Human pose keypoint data

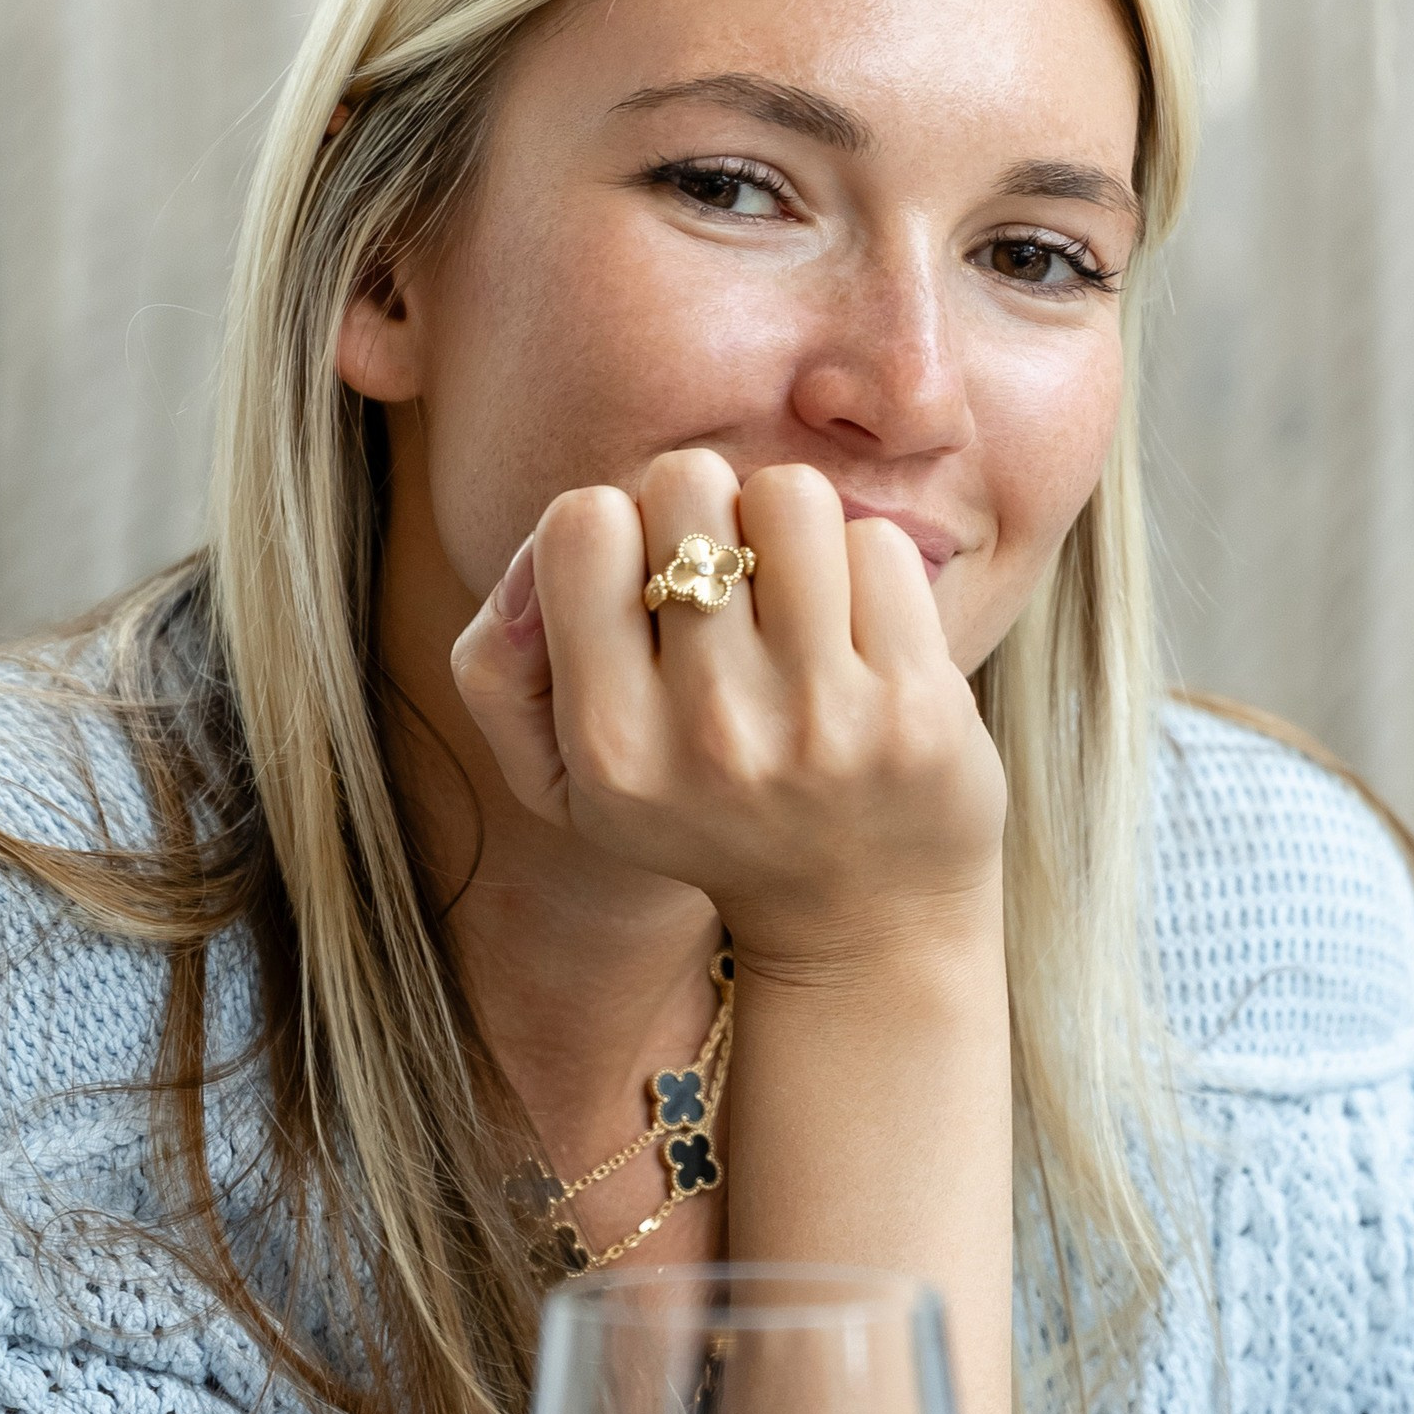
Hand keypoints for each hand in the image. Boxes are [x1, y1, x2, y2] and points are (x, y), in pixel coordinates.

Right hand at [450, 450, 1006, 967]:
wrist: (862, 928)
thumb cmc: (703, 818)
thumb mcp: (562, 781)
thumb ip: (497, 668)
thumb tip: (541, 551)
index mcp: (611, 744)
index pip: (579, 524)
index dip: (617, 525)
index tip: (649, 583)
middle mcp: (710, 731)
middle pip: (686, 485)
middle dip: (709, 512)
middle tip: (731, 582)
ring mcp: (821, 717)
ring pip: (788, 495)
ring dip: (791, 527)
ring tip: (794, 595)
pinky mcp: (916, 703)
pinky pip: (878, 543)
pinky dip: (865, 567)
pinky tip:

:: EXERCISE GOAL ::
Take every line from the data that contains the word "middle".

:: RESPONSE TO THIS TASK ::
middle mcp: (710, 731)
middle pip: (686, 485)
middle dip: (709, 512)
middle tip: (731, 582)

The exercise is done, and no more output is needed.